(Beginning of INFORMATION SHOWN)
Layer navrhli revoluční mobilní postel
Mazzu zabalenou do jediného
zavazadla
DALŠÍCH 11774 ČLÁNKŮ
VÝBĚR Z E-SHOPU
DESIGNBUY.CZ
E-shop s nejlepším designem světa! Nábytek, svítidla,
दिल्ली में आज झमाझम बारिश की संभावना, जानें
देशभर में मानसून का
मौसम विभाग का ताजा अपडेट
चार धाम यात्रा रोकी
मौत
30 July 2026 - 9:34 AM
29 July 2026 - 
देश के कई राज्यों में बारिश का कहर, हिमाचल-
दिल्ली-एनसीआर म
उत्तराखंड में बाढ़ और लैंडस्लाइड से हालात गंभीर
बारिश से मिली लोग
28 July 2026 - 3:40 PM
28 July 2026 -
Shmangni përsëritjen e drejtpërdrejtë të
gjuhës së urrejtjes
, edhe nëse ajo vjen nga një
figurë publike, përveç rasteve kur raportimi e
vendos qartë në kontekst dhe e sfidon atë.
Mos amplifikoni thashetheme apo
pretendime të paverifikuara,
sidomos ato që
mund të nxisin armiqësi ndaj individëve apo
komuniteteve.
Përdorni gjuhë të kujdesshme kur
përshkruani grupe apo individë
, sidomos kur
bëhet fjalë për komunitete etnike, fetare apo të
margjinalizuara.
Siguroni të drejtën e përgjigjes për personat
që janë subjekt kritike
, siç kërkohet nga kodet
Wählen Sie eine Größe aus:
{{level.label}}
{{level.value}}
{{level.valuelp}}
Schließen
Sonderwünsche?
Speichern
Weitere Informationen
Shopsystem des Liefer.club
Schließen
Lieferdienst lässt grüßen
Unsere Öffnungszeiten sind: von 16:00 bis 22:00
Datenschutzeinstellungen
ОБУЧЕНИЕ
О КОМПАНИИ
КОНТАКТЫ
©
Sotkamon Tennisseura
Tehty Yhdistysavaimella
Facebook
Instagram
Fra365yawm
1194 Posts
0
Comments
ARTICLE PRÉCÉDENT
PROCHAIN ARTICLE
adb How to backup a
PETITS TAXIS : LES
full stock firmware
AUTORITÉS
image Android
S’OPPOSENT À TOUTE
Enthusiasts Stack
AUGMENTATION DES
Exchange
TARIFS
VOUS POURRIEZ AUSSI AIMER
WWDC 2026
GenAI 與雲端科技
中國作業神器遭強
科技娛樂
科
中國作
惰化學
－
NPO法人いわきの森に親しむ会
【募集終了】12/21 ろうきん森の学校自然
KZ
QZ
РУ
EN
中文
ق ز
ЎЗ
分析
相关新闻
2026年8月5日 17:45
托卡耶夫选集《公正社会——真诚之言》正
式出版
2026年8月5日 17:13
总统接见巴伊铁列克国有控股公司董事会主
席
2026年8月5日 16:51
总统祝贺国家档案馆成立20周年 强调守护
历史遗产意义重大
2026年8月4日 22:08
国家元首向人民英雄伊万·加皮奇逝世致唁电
(End of INFORMATION SHOWN)
* WHAT YOU WILL DO:
Can you reproduce the material above in full, swapping every "Schließen" for "Close" and leaving everything else unchanged?

* FINISHED EXERCISE:
Layer navrhli revoluční mobilní postel
Mazzu zabalenou do jediného
zavazadla
DALŠÍCH 11774 ČLÁNKŮ
VÝBĚR Z E-SHOPU
DESIGNBUY.CZ
E-shop s nejlepším designem světa! Nábytek, svítidla,
दिल्ली में आज झमाझम बारिश की संभावना, जानें
देशभर में मानसून का
मौसम विभाग का ताजा अपडेट
चार धाम यात्रा रोकी
मौत
30 July 2026 - 9:34 AM
29 July 2026 - 
देश के कई राज्यों में बारिश का कहर, हिमाचल-
दिल्ली-एनसीआर म
उत्तराखंड में बाढ़ और लैंडस्लाइड से हालात गंभीर
बारिश से मिली लोग
28 July 2026 - 3:40 PM
28 July 2026 -
Shmangni përsëritjen e drejtpërdrejtë të
gjuhës së urrejtjes
, edhe nëse ajo vjen nga një
figurë publike, përveç rasteve kur raportimi e
vendos qartë në kontekst dhe e sfidon atë.
Mos amplifikoni thashetheme apo
pretendime të paverifikuara,
sidomos ato që
mund të nxisin armiqësi ndaj individëve apo
komuniteteve.
Përdorni gjuhë të kujdesshme kur
përshkruani grupe apo individë
, sidomos kur
bëhet fjalë për komunitete etnike, fetare apo të
margjinalizuara.
Siguroni të drejtën e përgjigjes për personat
që janë subjekt kritike
, siç kërkohet nga kodet
Wählen Sie eine Größe aus:
{{level.label}}
{{level.value}}
{{level.valuelp}}
Close
Sonderwünsche?
Speichern
Weitere Informationen
Shopsystem des Liefer.club
Close
Lieferdienst lässt grüßen
Unsere Öffnungszeiten sind: von 16:00 bis 22:00
Datenschutzeinstellungen
ОБУЧЕНИЕ
О КОМПАНИИ
КОНТАКТЫ
©
Sotkamon Tennisseura
Tehty Yhdistysavaimella
Facebook
Instagram
Fra365yawm
1194 Posts
0
Comments
ARTICLE PRÉCÉDENT
PROCHAIN ARTICLE
adb How to backup a
PETITS TAXIS : LES
full stock firmware
AUTORITÉS
image Android
S’OPPOSENT À TOUTE
Enthusiasts Stack
AUGMENTATION DES
Exchange
TARIFS
VOUS POURRIEZ AUSSI AIMER
WWDC 2026
GenAI 與雲端科技
中國作業神器遭強
科技娛樂
科
中國作
惰化學
－
NPO法人いわきの森に親しむ会
【募集終了】12/21 ろうきん森の学校自然
KZ
QZ
РУ
EN
中文
ق ز
ЎЗ
分析
相关新闻
2026年8月5日 17:45
托卡耶夫选集《公正社会——真诚之言》正
式出版
2026年8月5日 17:13
总统接见巴伊铁列克国有控股公司董事会主
席
2026年8月5日 16:51
总统祝贺国家档案馆成立20周年 强调守护
历史遗产意义重大
2026年8月4日 22:08
国家元首向人民英雄伊万·加皮奇逝世致唁电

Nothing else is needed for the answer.